Join two tables based not on exact matches, but with a function describing whether two vectors are matched or not

The match_fun argument is called once on a vector with all pairs of unique comparisons: thus, it should be efficient and vectorized.

fuzzy_join(
  x,
  y,
  by = NULL,
  match_fun = NULL,
  multi_by = NULL,
  multi_match_fun = NULL,
  index_match_fun = NULL,
  mode = "inner",
  ...
)

fuzzy_inner_join(x, y, by = NULL, match_fun, ...)

fuzzy_left_join(x, y, by = NULL, match_fun, ...)

fuzzy_right_join(x, y, by = NULL, match_fun, ...)

fuzzy_full_join(x, y, by = NULL, match_fun, ...)

fuzzy_semi_join(x, y, by = NULL, match_fun, ...)

fuzzy_anti_join(x, y, by = NULL, match_fun, ...)

Arguments

x	A tbl
y	A tbl
by	Columns of each to join
match_fun	Vectorized function given two columns, returning TRUE or FALSE as to whether they are a match. Can be a list of functions one for each pair of columns specified in `by` (if a named list, it uses the names in x). If only one function is given it is used on all column pairs.
multi_by	Columns to join, where all columns will be used to test matches together
multi_match_fun	Function to use for testing matches, performed on all columns in each data frame simultaneously
index_match_fun	Function to use for matching tables.
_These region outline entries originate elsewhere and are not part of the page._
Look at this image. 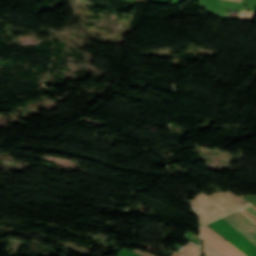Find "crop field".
I'll use <instances>...</instances> for the list:
<instances>
[{"mask_svg": "<svg viewBox=\"0 0 256 256\" xmlns=\"http://www.w3.org/2000/svg\"><path fill=\"white\" fill-rule=\"evenodd\" d=\"M189 202L197 210L201 226L230 213L202 192Z\"/></svg>", "mask_w": 256, "mask_h": 256, "instance_id": "obj_1", "label": "crop field"}, {"mask_svg": "<svg viewBox=\"0 0 256 256\" xmlns=\"http://www.w3.org/2000/svg\"><path fill=\"white\" fill-rule=\"evenodd\" d=\"M201 238L224 256H245L207 226L201 228Z\"/></svg>", "mask_w": 256, "mask_h": 256, "instance_id": "obj_2", "label": "crop field"}, {"mask_svg": "<svg viewBox=\"0 0 256 256\" xmlns=\"http://www.w3.org/2000/svg\"><path fill=\"white\" fill-rule=\"evenodd\" d=\"M230 224L256 244V225L239 211L224 217Z\"/></svg>", "mask_w": 256, "mask_h": 256, "instance_id": "obj_3", "label": "crop field"}, {"mask_svg": "<svg viewBox=\"0 0 256 256\" xmlns=\"http://www.w3.org/2000/svg\"><path fill=\"white\" fill-rule=\"evenodd\" d=\"M209 197L214 199L216 202H218L219 204H221L231 212L249 205L243 199L237 197L236 195L232 194L229 191L225 193L224 192L215 193Z\"/></svg>", "mask_w": 256, "mask_h": 256, "instance_id": "obj_4", "label": "crop field"}, {"mask_svg": "<svg viewBox=\"0 0 256 256\" xmlns=\"http://www.w3.org/2000/svg\"><path fill=\"white\" fill-rule=\"evenodd\" d=\"M240 211L256 224V208L255 207L250 205Z\"/></svg>", "mask_w": 256, "mask_h": 256, "instance_id": "obj_5", "label": "crop field"}, {"mask_svg": "<svg viewBox=\"0 0 256 256\" xmlns=\"http://www.w3.org/2000/svg\"><path fill=\"white\" fill-rule=\"evenodd\" d=\"M256 12L253 11H241L237 20L252 22Z\"/></svg>", "mask_w": 256, "mask_h": 256, "instance_id": "obj_6", "label": "crop field"}, {"mask_svg": "<svg viewBox=\"0 0 256 256\" xmlns=\"http://www.w3.org/2000/svg\"><path fill=\"white\" fill-rule=\"evenodd\" d=\"M203 247H204V254L207 256H223L218 251H216L214 248H212L210 245H208L206 242L203 241Z\"/></svg>", "mask_w": 256, "mask_h": 256, "instance_id": "obj_7", "label": "crop field"}, {"mask_svg": "<svg viewBox=\"0 0 256 256\" xmlns=\"http://www.w3.org/2000/svg\"><path fill=\"white\" fill-rule=\"evenodd\" d=\"M136 252H138V253H140V254H142V255H144V256H154V255H151V254L142 252V251H140V250H138V249H136Z\"/></svg>", "mask_w": 256, "mask_h": 256, "instance_id": "obj_8", "label": "crop field"}, {"mask_svg": "<svg viewBox=\"0 0 256 256\" xmlns=\"http://www.w3.org/2000/svg\"><path fill=\"white\" fill-rule=\"evenodd\" d=\"M230 1H236V2H241V0H230Z\"/></svg>", "mask_w": 256, "mask_h": 256, "instance_id": "obj_9", "label": "crop field"}]
</instances>
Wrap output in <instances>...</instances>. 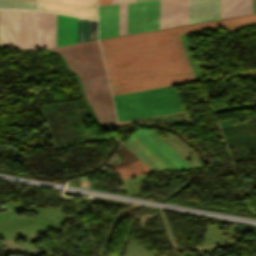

Unlike `match_fun` and `index_match_fun`, this is performed on the original columns and returns pairs of indices.
mode	One of "inner", "left", "right", "full" "semi", or "anti"
...	Extra arguments passed to match_fun

Details

match_fun should return either a logical vector, or a data frame where the first column is logical. If the latter, the additional columns will be appended to the output. For example, these additional columns could contain the distance metrics that one is filtering on.

Note that as of now, you cannot give both match_fun and multi_match_fun- you can either compare each column individually or compare all of them.

Like in dplyr's join operations, fuzzy_join ignores groups, but preserves the grouping of x in the output.